Robin was on his hajj and I was on the anti-hajj. Delia and I danced together every night, acting totally stupid and laughing like crazy, jitterbugging and salsa-dancing to hip-hop with our Thai friends. Delia’s favorite song was “Just Wanna Be Your Friend.” Anthony played it at least twice a night and it became a kind of informal “Time Warp” or something, with everyone acting out the words and joining in, shouting certain lines, like I’m so HORNY.
Delia’s and my inebriation often led to one of us practically carrying the other home. One night, a misstep at the top of the stairs sent us tumbling end over end all the way to the bottom. Luckily, the staircases in the palace were all covered in plush carpeting and had a shallow incline. We both landed with our dresses over our heads The entire party nearly died with laughter.

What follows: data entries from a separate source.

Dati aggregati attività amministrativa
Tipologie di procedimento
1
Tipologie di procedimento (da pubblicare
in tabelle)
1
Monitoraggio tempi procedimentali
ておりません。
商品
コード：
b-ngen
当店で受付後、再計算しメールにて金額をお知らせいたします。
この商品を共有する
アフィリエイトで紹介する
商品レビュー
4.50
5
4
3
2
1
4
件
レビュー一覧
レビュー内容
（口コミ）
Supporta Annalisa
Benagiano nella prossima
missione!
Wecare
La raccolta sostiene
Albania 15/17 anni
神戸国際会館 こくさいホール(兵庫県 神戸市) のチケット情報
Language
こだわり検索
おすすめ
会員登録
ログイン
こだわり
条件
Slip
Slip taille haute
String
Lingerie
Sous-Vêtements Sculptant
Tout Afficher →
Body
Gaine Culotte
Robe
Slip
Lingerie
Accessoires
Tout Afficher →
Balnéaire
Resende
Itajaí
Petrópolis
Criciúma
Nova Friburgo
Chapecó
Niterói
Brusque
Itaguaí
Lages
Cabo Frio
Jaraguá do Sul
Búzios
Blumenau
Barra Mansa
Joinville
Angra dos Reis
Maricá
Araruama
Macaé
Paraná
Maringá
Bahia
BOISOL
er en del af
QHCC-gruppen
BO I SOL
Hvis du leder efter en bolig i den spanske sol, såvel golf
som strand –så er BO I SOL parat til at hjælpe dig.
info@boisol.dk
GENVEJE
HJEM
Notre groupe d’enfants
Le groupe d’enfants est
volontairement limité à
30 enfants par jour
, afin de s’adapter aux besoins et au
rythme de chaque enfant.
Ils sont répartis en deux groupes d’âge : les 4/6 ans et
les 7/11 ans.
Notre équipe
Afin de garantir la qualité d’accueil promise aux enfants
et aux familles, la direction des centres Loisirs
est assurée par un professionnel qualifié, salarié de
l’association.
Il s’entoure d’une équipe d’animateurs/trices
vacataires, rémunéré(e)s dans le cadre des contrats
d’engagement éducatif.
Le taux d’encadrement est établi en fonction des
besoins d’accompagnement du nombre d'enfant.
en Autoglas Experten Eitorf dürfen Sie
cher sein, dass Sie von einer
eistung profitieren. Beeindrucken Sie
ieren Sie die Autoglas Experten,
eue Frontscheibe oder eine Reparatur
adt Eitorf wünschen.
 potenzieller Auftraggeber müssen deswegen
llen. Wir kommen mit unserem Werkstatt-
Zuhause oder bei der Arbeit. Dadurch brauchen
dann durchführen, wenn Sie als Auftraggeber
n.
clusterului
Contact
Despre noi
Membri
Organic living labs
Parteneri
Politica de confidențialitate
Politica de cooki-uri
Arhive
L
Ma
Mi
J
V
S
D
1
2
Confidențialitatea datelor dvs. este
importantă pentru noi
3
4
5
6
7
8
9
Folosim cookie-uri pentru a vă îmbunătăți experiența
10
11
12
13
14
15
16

Every night I drank and drove. Thankfully it was only a golf cart. One night I stomped on the accelerator rather than the brake and slammed the cart into the back wall of the garage. I pitched forward and smacked my nose into the rear-view mirror. My nose wasn’t broken, but it was swollen and cut and looked terrible. I was grateful that Robin was out of town while it healed.
My perpetual intoxication did have one positive result. One drunken night, I broke down and sobbed on the shoulder of a Penthouse Pet, a big-assed blonde with dusty green eyes, named Melody. This particular Pet also wore a promise ring supposedly from Vince Neil (same Vince Neil as Brittany, different promise ring) and talked constantly into a micro-cassette recorder because she was working on a book titled The Way I See It, meant to share her wisdom about life, both humorous and otherwise. She never wrote it. I’ve heard that instead she wound up devoting her life to Jesus.
It was the week before my birthday. Birthdays have never been my favorite thing. I hear it’s a common experience among adopted children. All the party girls tried to plan it so they’d be in Brunei for their birthday because birthdays meant jewelry, but the prospect of jewelry wasn’t enough to keep me from heading for a birthday meltdown. Between the Prince’s rejection and the drinking, I wasn’t doing so well. I wasn’t taking my slide gracefully, as I had vowed to do. I had become that girl who gets drunk and cries at parties.
“I’m not going to be a teenager anymore. And what have I accomplished? I don’t want to live my whole life drinking diet shakes and quitting everything I start.”
The girls who were approaching thirty rolled their eyes as I gave Melody the rundown on all the travails of the past year. I don’t remember what was said exactly, but I do know that during the conversation, I must have mentioned my unfruitful search for my birth mother, because Melody shared her wisdom with me (both humorous and otherwise) and it included the name and phone number of a private investigator in Denver.
I woke with the information on my nightstand. I was mortified that I had poured my heart out to Melody, far more so than I had been of winding up at the bottom of a staircase with my skirt over my head. Even so, I took that slip of paper and stuck it in a book for later. You never know when you’re going to need the name of a private investigator in Denver, written in bubbly handwriting with hearts dotting the i’s.